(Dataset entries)

----------

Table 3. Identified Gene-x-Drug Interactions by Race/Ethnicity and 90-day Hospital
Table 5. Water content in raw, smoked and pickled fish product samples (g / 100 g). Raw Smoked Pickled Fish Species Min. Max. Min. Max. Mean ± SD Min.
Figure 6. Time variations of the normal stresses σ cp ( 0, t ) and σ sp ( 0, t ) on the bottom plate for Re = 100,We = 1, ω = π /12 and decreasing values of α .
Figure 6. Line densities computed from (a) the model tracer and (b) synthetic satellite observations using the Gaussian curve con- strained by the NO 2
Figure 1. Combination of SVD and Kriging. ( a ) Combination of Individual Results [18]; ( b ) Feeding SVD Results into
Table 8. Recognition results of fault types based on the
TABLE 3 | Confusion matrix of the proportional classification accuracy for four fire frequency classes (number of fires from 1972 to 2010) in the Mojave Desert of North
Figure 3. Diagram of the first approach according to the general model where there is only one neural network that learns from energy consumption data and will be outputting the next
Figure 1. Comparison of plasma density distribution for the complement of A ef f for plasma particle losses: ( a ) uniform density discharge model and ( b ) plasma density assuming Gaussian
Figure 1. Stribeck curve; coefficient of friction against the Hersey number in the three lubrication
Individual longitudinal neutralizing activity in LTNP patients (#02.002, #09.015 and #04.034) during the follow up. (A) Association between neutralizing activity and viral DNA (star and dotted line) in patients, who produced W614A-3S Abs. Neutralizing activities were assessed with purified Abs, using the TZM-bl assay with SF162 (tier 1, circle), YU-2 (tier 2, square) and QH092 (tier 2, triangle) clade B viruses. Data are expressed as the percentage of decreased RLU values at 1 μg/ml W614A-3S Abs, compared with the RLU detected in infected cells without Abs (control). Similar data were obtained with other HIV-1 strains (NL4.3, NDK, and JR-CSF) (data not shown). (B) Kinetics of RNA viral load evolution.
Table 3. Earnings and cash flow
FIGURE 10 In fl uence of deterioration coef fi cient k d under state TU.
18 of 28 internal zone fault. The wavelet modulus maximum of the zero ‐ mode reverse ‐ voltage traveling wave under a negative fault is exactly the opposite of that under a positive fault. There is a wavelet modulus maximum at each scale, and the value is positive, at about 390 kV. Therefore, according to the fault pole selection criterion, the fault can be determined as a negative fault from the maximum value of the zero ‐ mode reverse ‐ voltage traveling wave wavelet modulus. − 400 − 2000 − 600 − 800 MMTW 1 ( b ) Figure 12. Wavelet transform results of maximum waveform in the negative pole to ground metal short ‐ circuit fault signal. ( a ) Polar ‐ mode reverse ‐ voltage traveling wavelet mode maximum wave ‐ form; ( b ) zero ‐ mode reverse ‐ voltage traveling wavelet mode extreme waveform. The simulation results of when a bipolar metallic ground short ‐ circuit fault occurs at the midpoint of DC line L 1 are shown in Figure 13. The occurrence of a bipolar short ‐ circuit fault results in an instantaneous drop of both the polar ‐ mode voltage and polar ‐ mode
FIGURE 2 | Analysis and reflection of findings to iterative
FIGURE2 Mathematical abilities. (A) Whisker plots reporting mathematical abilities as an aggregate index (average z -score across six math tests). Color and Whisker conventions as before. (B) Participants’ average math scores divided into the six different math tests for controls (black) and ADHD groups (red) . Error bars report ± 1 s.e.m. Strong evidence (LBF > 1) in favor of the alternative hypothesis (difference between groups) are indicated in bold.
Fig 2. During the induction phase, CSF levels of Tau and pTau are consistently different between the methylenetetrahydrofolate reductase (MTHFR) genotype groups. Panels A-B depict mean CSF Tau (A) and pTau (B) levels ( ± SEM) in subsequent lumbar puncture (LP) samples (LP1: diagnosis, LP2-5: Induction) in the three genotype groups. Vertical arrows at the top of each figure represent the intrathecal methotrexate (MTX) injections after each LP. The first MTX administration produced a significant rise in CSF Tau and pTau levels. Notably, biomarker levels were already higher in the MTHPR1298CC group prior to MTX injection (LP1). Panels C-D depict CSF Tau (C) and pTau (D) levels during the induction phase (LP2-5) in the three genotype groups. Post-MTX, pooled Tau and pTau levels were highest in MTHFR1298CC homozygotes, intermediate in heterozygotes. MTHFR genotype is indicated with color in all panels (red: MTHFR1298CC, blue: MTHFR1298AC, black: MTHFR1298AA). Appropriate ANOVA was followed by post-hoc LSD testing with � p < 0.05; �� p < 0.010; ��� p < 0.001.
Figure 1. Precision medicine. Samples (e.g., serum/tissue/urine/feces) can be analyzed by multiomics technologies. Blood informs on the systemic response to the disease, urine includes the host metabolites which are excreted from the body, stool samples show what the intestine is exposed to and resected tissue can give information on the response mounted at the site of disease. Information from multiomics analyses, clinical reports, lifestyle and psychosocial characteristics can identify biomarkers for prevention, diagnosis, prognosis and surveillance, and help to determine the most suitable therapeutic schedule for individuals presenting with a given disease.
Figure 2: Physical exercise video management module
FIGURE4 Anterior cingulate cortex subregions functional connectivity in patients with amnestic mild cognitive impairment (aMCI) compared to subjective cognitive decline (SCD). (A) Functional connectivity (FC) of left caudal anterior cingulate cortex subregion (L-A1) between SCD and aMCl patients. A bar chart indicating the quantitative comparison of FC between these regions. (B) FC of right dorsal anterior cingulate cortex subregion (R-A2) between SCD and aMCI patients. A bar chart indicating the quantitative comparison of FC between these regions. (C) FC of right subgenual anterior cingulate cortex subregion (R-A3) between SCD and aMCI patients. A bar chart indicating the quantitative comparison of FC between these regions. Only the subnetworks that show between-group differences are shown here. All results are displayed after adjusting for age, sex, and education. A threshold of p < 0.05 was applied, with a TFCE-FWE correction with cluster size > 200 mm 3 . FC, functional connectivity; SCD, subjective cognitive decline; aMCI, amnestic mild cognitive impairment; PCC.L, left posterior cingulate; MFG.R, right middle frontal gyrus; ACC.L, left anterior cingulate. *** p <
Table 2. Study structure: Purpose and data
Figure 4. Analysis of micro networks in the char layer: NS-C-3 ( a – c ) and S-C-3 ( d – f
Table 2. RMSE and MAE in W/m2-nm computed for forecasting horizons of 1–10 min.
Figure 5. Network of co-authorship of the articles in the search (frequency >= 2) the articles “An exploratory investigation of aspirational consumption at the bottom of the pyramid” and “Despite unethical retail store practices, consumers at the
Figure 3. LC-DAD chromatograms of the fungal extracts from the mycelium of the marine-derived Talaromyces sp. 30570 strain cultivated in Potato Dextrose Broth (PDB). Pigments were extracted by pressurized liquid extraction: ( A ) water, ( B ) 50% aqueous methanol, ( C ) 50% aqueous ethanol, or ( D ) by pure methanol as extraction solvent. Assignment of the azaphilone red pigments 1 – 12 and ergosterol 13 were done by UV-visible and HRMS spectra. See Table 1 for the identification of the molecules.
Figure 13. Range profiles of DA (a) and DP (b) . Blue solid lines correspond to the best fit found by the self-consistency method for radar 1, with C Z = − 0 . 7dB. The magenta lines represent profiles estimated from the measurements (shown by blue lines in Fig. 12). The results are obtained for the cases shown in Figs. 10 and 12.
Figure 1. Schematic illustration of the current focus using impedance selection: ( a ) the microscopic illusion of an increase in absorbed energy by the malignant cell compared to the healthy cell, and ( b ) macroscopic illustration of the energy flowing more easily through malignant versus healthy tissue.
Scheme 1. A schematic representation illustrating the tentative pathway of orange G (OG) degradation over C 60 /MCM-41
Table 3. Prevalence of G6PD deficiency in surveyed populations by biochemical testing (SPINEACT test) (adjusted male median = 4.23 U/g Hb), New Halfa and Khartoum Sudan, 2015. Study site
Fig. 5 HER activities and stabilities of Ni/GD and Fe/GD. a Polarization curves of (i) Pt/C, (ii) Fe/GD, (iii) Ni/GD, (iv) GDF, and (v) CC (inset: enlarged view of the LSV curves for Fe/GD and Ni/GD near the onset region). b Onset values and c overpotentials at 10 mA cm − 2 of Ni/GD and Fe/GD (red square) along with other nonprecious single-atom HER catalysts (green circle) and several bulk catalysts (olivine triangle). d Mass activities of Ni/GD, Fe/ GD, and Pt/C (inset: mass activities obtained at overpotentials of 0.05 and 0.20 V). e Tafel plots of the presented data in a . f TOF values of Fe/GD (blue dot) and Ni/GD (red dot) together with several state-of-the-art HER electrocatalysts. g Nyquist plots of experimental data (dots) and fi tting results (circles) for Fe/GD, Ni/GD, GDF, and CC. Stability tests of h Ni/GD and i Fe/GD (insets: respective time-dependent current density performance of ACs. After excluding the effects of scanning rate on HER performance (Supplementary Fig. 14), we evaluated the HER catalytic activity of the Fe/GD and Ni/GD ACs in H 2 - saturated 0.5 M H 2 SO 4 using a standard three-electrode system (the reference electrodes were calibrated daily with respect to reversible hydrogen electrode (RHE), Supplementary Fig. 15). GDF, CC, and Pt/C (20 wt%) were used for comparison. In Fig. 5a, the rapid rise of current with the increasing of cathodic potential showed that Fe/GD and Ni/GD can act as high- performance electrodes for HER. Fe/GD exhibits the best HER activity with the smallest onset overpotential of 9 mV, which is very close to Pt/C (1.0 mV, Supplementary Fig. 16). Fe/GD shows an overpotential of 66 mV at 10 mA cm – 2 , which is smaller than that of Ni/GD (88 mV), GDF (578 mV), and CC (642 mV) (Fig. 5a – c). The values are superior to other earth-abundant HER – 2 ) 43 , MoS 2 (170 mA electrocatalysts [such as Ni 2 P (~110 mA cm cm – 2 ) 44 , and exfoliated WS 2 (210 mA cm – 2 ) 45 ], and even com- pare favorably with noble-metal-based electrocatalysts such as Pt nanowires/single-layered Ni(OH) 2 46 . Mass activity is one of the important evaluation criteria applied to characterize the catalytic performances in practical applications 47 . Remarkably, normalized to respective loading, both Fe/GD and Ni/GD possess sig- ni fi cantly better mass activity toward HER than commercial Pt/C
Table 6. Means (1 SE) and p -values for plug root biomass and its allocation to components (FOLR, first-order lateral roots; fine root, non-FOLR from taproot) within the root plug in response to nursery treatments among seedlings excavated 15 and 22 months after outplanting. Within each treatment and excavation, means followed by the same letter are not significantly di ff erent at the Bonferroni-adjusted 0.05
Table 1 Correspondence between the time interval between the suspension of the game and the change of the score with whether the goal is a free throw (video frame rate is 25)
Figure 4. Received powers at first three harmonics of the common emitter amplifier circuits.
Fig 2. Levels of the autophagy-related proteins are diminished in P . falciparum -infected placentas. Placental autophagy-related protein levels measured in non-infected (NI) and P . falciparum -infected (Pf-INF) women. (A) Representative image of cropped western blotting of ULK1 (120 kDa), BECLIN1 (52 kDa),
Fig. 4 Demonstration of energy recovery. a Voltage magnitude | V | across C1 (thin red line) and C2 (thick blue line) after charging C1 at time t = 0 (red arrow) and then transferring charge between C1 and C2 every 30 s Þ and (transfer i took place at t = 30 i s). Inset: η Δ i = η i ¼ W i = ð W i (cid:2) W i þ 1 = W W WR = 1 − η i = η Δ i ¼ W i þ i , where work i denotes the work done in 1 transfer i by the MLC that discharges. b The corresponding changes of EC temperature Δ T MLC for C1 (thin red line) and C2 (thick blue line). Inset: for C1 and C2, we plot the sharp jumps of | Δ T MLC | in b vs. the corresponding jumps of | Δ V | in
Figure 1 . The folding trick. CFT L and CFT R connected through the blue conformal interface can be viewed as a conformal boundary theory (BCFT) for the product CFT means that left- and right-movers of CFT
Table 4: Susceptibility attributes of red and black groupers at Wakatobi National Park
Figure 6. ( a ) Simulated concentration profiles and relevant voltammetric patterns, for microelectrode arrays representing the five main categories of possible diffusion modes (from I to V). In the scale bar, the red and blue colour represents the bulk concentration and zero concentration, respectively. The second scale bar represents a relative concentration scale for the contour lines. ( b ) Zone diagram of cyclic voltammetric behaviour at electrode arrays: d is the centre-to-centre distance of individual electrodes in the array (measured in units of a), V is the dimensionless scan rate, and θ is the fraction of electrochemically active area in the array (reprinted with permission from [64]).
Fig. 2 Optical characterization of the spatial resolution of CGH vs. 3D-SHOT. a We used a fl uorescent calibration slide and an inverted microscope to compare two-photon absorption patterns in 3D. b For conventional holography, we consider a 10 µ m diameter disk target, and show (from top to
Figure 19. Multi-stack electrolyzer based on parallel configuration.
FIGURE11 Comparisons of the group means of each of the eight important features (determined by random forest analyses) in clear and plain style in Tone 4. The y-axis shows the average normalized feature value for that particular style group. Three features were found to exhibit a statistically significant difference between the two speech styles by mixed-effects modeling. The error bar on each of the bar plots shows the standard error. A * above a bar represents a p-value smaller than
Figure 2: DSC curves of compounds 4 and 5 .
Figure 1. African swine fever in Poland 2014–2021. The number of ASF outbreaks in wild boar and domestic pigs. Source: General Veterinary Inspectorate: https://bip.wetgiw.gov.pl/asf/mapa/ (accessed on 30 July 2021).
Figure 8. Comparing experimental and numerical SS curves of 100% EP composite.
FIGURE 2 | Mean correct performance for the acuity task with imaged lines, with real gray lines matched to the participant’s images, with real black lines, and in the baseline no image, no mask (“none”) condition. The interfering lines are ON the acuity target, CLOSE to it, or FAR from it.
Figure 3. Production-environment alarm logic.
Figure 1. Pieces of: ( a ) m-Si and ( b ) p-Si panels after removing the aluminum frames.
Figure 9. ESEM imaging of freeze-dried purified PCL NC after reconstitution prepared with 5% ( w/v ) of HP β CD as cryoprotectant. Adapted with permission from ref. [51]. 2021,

----------

* [What the task asks] Transcribe, exactly and without additions, the lines of the records above, beginning with the line that contains "Figure 1. Comparison" and ending with the line that contains "Individual longitudinal neutralizing", both included.

* [Answer area]
Figure 1. Comparison of plasma density distribution for the complement of A ef f for plasma particle losses: ( a ) uniform density discharge model and ( b ) plasma density assuming Gaussian
Figure 1. Stribeck curve; coefficient of friction against the Hersey number in the three lubrication
Individual longitudinal neutralizing activity in LTNP patients (#02.002, #09.015 and #04.034) during the follow up. (A) Association between neutralizing activity and viral DNA (star and dotted line) in patients, who produced W614A-3S Abs. Neutralizing activities were assessed with purified Abs, using the TZM-bl assay with SF162 (tier 1, circle), YU-2 (tier 2, square) and QH092 (tier 2, triangle) clade B viruses. Data are expressed as the percentage of decreased RLU values at 1 μg/ml W614A-3S Abs, compared with the RLU detected in infected cells without Abs (control). Similar data were obtained with other HIV-1 strains (NL4.3, NDK, and JR-CSF) (data not shown). (B) Kinetics of RNA viral load evolution.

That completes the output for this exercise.